The data:
++++

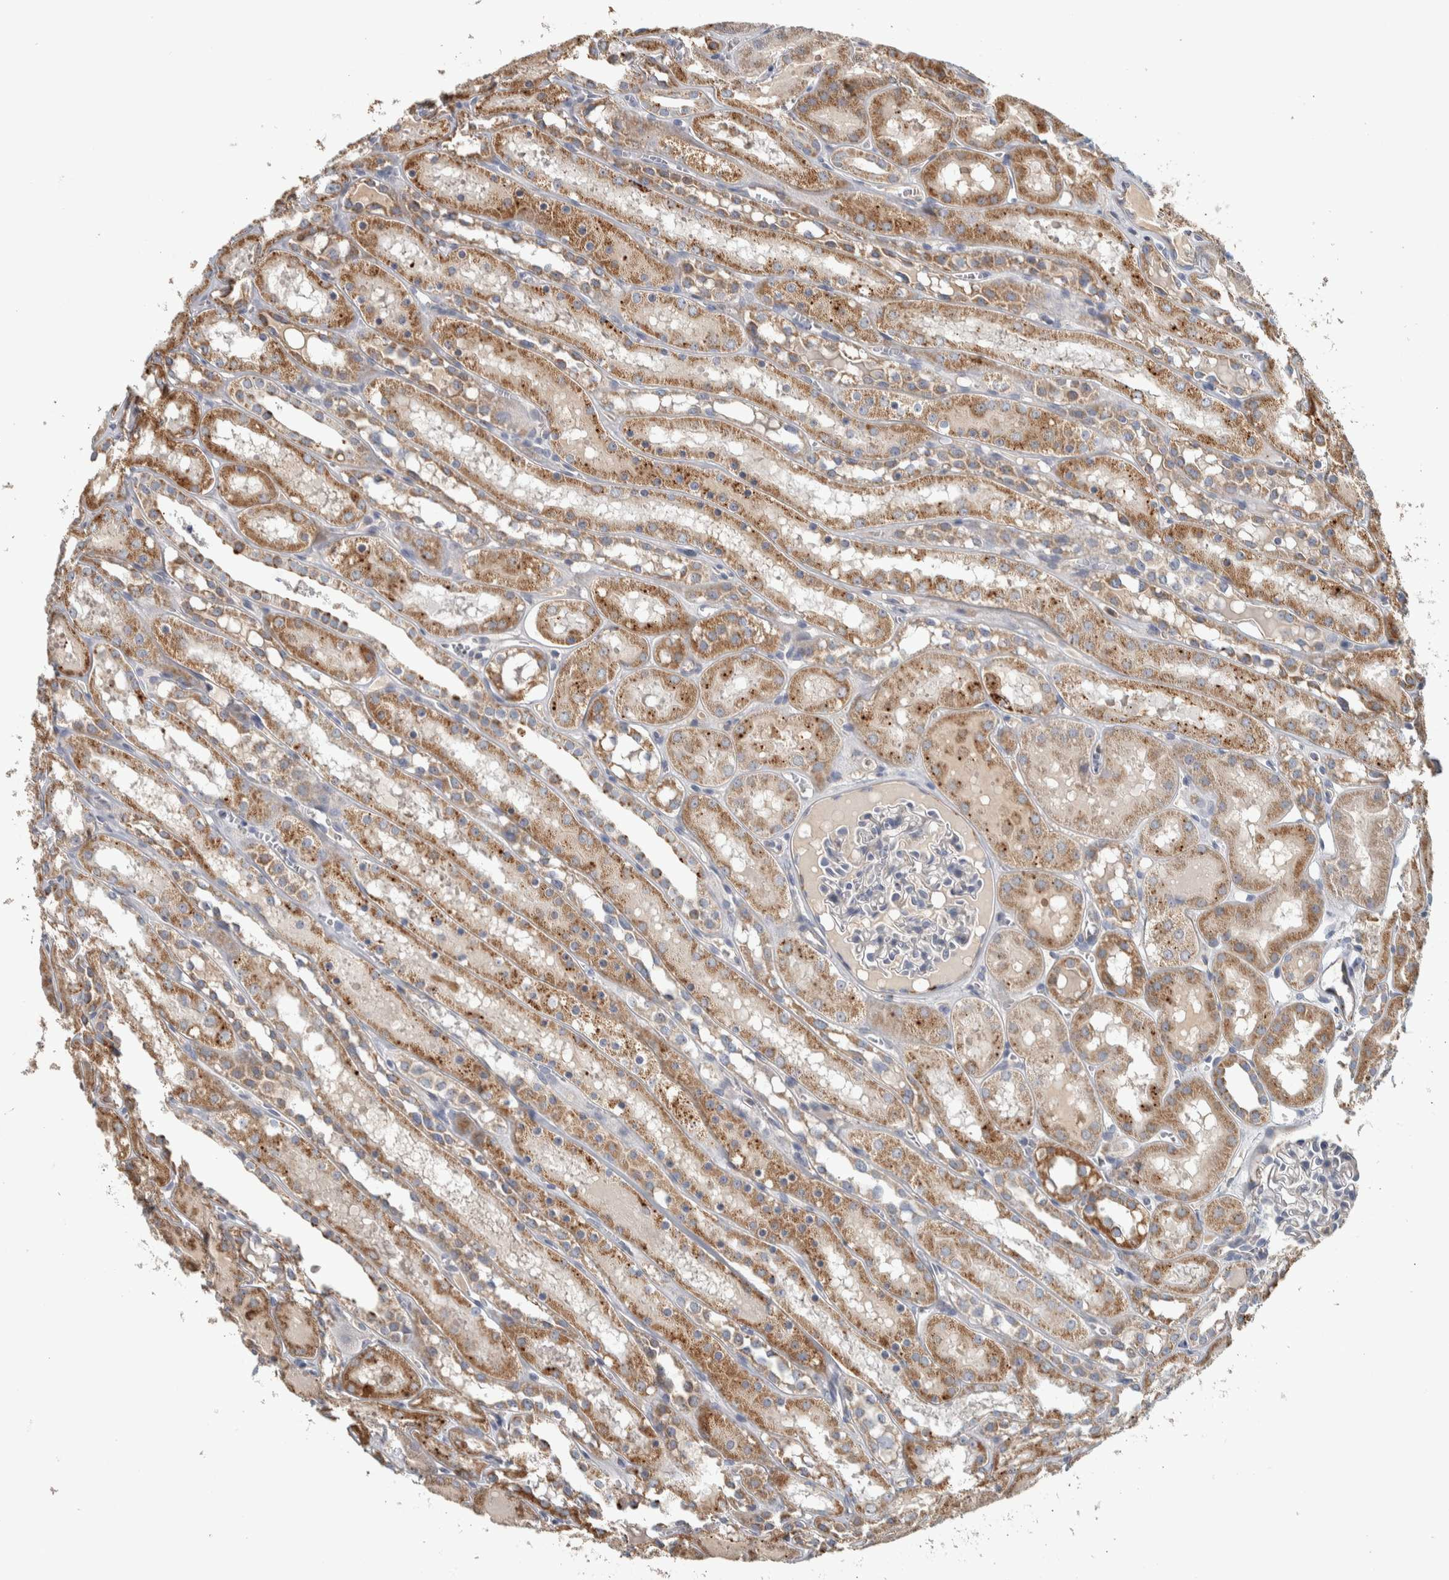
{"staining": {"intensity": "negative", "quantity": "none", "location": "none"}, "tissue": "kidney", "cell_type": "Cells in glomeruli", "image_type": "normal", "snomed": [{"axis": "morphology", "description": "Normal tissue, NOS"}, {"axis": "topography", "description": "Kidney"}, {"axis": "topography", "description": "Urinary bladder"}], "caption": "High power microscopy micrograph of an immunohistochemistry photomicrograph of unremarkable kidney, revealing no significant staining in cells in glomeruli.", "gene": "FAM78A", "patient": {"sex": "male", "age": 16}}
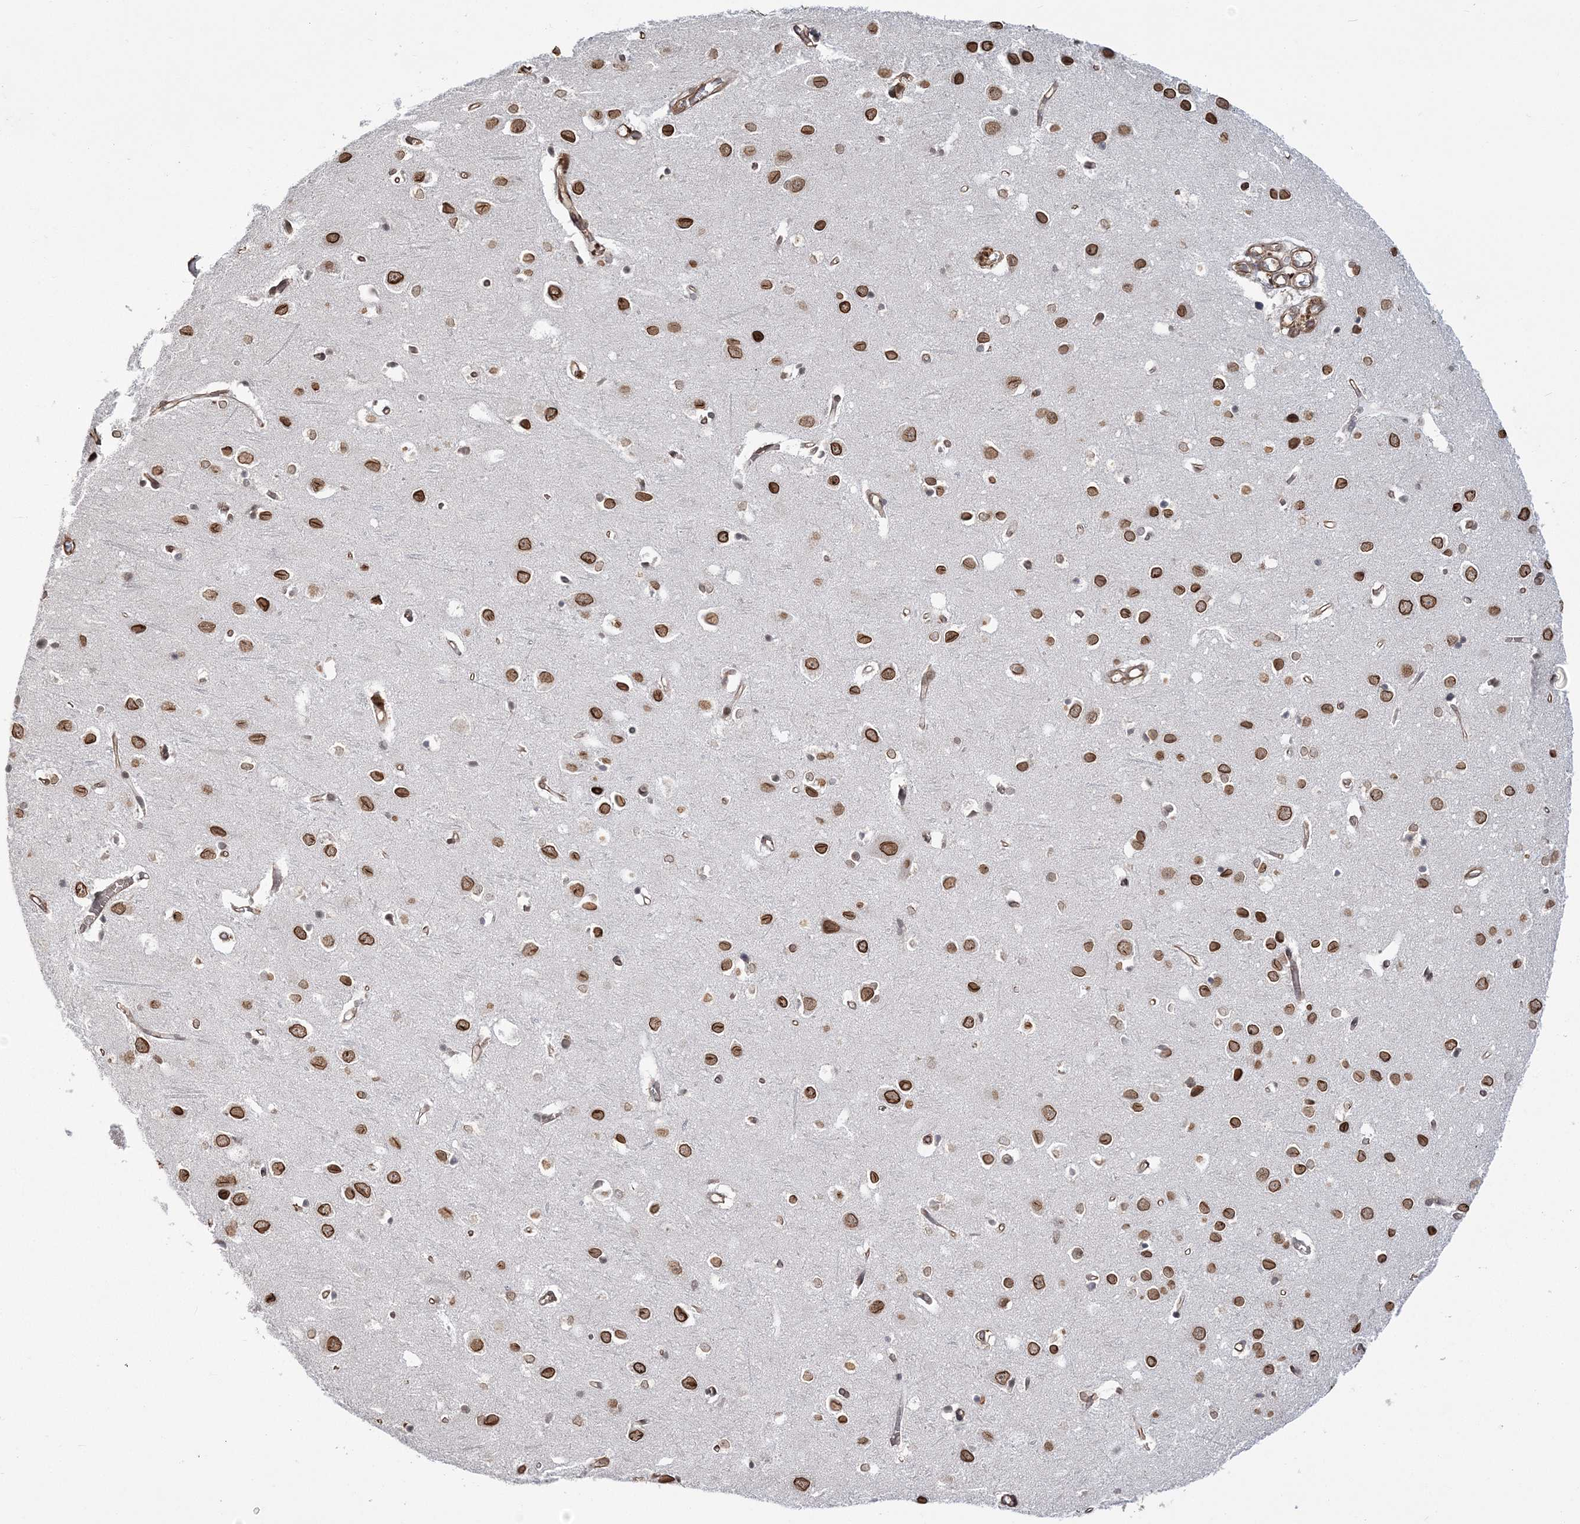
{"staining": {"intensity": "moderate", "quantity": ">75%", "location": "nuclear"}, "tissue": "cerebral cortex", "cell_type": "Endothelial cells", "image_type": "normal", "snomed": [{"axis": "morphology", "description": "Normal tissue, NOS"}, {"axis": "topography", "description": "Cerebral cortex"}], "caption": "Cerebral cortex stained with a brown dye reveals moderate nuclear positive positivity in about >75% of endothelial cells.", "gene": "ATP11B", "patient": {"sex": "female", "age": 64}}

++++

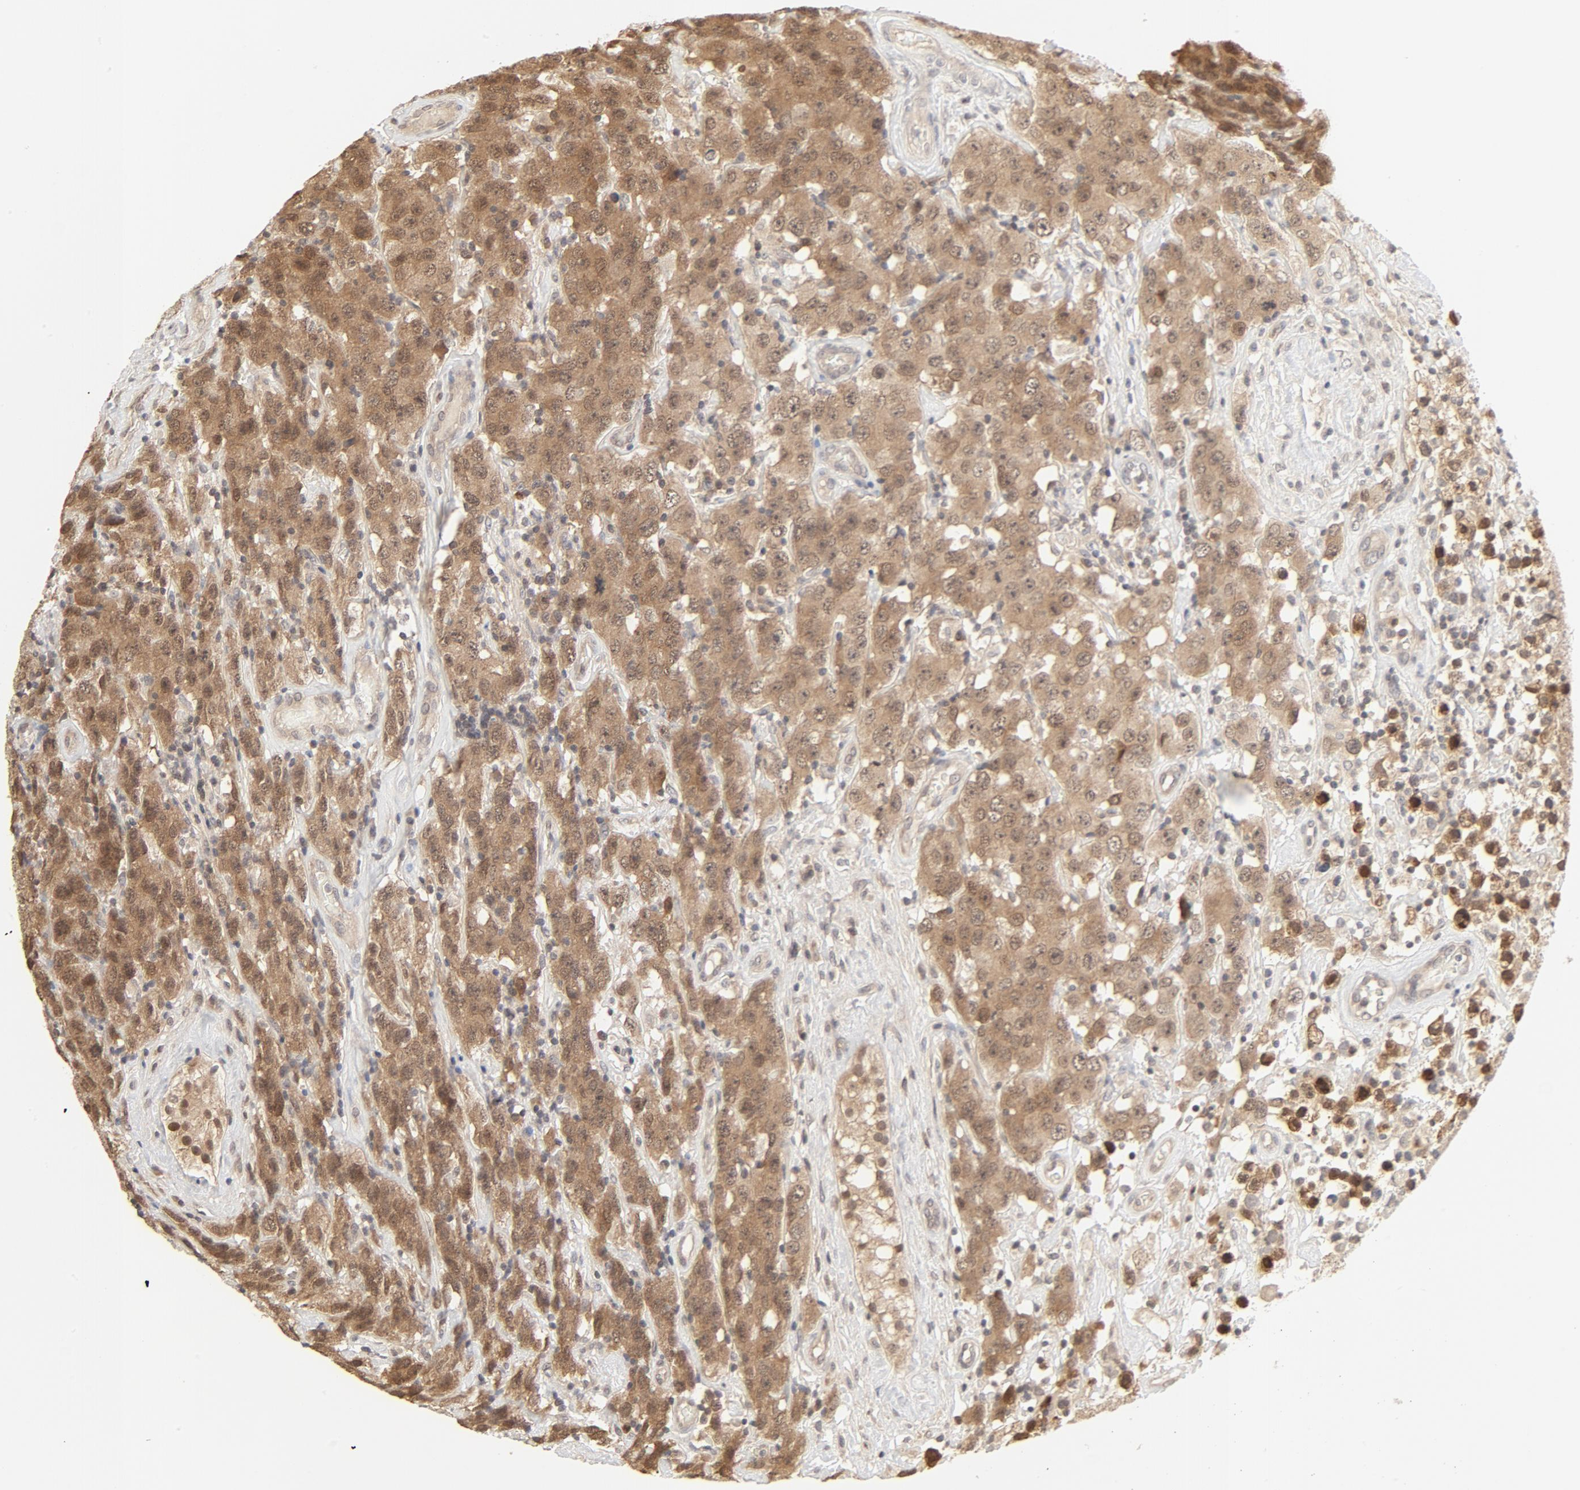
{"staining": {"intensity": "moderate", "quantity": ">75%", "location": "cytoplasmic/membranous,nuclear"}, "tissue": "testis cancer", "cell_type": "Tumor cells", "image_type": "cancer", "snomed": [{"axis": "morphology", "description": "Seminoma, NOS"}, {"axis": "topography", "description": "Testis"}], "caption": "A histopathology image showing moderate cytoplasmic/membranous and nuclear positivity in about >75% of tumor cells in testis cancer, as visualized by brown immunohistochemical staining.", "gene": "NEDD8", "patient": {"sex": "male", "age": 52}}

++++

In the records, which lines use the word "about"? Report them.

{"staining": {"intensity": "moderate", "quantity": ">75%", "location": "nuclear"}, "tissue": "cerebral cortex", "cell_type": "Endothelial cells", "image_type": "normal", "snomed": [{"axis": "morphology", "description": "Normal tissue, NOS"}, {"axis": "topography", "description": "Cerebral cortex"}], "caption": "Cerebral cortex stained with a brown dye reveals moderate nuclear positive positivity in about >75% of endothelial cells.", "gene": "ATP11B", "patient": {"sex": "female", "age": 64}}
{"staining": {"intensity": "moderate", "quantity": ">75%", "location": "cytoplasmic/membranous,nuclear"}, "tissue": "testis cancer", "cell_type": "Tumor cells", "image_type": "cancer", "snomed": [{"axis": "morphology", "description": "Seminoma, NOS"}, {"axis": "topography", "description": "Testis"}], "caption": "A histopathology image showing moderate cytoplasmic/membranous and nuclear positivity in about >75% of tumor cells in testis cancer, as visualized by brown immunohistochemical staining.", "gene": "NEDD8", "patient": {"sex": "male", "age": 52}}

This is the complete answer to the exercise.